## Task directions
Copy out the lines of the data listing below, the stretch from the line containing "Rendered at 1500 by 844 pixels." through the line containing "picture [358, 419, 1261, 1021]", with nothing changed.

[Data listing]
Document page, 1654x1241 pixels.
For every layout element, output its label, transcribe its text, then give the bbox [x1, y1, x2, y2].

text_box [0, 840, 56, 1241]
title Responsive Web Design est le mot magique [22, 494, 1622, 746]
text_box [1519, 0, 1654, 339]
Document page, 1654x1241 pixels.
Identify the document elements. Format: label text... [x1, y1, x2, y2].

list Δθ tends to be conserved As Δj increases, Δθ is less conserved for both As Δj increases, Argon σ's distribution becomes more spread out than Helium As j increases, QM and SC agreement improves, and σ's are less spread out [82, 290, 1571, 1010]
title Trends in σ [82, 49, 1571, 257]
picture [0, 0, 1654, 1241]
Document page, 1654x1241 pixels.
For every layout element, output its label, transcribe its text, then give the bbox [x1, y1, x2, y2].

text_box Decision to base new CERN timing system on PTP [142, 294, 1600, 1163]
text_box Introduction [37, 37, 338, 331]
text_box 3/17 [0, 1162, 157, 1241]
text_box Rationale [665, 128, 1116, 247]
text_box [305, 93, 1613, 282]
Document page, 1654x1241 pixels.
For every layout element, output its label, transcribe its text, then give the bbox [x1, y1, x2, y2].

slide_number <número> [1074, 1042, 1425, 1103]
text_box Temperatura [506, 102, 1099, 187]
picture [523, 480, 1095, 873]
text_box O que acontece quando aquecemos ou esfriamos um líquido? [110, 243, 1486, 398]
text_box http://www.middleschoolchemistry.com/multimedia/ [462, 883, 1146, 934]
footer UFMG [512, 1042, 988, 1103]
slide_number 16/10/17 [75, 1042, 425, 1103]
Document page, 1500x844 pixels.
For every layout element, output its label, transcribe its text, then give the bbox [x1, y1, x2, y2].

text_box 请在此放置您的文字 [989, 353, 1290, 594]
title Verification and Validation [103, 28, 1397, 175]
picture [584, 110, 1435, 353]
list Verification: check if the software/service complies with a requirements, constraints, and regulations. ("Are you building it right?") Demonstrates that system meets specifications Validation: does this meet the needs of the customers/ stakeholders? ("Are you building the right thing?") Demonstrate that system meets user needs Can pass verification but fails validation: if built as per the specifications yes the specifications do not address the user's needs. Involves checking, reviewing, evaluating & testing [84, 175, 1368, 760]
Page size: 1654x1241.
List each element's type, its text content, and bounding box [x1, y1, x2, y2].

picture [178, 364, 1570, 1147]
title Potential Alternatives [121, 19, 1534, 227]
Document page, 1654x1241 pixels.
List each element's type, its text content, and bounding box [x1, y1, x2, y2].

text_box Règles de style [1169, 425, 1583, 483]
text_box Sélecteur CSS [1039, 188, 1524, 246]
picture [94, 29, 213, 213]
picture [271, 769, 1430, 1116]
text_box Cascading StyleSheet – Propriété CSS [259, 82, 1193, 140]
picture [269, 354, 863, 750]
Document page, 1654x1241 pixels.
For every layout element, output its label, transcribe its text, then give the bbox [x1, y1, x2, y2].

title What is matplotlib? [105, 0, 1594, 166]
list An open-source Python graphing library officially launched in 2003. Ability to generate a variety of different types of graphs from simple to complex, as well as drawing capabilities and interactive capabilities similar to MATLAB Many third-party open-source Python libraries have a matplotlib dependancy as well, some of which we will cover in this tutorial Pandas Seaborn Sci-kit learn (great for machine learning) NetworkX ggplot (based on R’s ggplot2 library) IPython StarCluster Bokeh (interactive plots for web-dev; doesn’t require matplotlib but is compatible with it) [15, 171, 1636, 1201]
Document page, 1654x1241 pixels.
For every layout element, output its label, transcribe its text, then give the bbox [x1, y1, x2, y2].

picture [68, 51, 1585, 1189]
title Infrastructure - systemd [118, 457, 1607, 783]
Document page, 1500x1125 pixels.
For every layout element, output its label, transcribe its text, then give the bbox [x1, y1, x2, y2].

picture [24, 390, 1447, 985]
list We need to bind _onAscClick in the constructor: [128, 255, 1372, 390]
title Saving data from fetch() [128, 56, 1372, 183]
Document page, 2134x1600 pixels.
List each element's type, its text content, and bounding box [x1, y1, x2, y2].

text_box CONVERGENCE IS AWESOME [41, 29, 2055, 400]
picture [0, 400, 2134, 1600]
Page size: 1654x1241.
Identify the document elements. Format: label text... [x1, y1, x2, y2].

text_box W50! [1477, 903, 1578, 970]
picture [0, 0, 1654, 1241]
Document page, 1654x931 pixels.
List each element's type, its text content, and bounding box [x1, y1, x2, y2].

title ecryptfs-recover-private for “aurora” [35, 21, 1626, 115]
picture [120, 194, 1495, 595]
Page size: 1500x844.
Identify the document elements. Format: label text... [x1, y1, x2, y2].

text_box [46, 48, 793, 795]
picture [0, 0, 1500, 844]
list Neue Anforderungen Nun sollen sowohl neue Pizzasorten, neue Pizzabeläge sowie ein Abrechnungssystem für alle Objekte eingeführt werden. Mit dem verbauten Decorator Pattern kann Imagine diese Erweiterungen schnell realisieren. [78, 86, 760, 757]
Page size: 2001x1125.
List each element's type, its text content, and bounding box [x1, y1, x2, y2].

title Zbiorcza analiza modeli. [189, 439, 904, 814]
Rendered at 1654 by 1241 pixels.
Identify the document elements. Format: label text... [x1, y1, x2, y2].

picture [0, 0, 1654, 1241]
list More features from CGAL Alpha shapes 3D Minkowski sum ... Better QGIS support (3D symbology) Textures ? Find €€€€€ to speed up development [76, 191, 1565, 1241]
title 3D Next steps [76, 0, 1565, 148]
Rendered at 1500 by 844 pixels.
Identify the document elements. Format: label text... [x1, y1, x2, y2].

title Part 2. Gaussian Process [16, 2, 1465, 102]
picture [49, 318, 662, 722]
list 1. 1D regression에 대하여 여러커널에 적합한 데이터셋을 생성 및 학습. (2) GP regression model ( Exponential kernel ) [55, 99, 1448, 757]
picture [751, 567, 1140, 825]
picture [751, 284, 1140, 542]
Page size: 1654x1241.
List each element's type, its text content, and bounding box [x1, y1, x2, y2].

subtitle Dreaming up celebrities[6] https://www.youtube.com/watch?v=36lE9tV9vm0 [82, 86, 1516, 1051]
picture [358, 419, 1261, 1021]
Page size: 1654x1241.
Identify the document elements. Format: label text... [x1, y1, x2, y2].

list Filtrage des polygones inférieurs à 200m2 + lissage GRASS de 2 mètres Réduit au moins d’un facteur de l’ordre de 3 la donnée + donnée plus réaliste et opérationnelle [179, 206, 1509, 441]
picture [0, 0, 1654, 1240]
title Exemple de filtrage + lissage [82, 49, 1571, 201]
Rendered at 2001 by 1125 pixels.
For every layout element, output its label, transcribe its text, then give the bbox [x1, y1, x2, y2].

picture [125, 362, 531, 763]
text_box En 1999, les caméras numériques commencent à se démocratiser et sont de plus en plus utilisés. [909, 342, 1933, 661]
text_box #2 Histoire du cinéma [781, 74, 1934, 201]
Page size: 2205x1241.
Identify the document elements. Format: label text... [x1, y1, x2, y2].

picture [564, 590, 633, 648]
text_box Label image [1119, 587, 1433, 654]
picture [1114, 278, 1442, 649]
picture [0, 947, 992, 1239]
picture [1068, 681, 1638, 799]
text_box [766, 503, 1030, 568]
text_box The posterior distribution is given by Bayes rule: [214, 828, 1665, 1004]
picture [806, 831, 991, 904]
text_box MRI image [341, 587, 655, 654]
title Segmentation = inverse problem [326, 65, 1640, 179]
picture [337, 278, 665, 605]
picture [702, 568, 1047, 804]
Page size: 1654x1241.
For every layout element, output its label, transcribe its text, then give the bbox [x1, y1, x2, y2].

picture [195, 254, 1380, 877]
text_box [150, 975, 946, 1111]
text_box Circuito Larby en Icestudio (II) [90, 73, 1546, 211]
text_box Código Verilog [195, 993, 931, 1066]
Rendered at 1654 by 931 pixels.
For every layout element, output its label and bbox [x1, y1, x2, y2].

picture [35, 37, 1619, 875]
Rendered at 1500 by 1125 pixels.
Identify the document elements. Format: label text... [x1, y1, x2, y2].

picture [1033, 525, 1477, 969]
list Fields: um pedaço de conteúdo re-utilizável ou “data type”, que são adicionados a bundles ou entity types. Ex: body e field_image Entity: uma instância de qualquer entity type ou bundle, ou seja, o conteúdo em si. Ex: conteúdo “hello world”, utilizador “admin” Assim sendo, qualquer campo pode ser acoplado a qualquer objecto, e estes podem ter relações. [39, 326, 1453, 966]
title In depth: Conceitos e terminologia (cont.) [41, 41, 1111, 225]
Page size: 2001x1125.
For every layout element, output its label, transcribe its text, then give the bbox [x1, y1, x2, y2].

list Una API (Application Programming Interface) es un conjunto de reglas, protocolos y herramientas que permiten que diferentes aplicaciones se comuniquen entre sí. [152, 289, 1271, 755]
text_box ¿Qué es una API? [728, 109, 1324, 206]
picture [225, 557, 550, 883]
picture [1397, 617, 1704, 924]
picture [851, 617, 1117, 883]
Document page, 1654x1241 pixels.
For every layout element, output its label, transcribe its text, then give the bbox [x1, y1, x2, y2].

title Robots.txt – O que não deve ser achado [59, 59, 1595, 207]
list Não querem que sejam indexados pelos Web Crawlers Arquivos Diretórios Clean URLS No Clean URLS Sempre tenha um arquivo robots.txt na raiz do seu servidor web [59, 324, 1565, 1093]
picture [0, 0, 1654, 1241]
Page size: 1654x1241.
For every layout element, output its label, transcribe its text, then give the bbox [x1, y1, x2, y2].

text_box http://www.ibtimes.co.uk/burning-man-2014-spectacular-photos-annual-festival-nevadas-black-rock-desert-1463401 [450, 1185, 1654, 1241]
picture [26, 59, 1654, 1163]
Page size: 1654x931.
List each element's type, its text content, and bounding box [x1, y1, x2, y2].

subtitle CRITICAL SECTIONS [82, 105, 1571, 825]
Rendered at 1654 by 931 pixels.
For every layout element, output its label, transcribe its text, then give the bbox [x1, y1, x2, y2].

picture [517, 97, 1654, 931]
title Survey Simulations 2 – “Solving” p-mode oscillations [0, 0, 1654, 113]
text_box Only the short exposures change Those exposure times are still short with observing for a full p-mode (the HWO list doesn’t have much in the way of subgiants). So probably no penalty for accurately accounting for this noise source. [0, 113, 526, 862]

## Task solution
Rendered at 1500 by 844 pixels.
Identify the document elements. Format: label text... [x1, y1, x2, y2].

title Part 2. Gaussian Process [16, 2, 1465, 102]
picture [49, 318, 662, 722]
list 1. 1D regression에 대하여 여러커널에 적합한 데이터셋을 생성 및 학습. (2) GP regression model ( Exponential kernel ) [55, 99, 1448, 757]
picture [751, 567, 1140, 825]
picture [751, 284, 1140, 542]
Page size: 1654x1241.
List each element's type, its text content, and bounding box [x1, y1, x2, y2].

subtitle Dreaming up celebrities[6] https://www.youtube.com/watch?v=36lE9tV9vm0 [82, 86, 1516, 1051]
picture [358, 419, 1261, 1021]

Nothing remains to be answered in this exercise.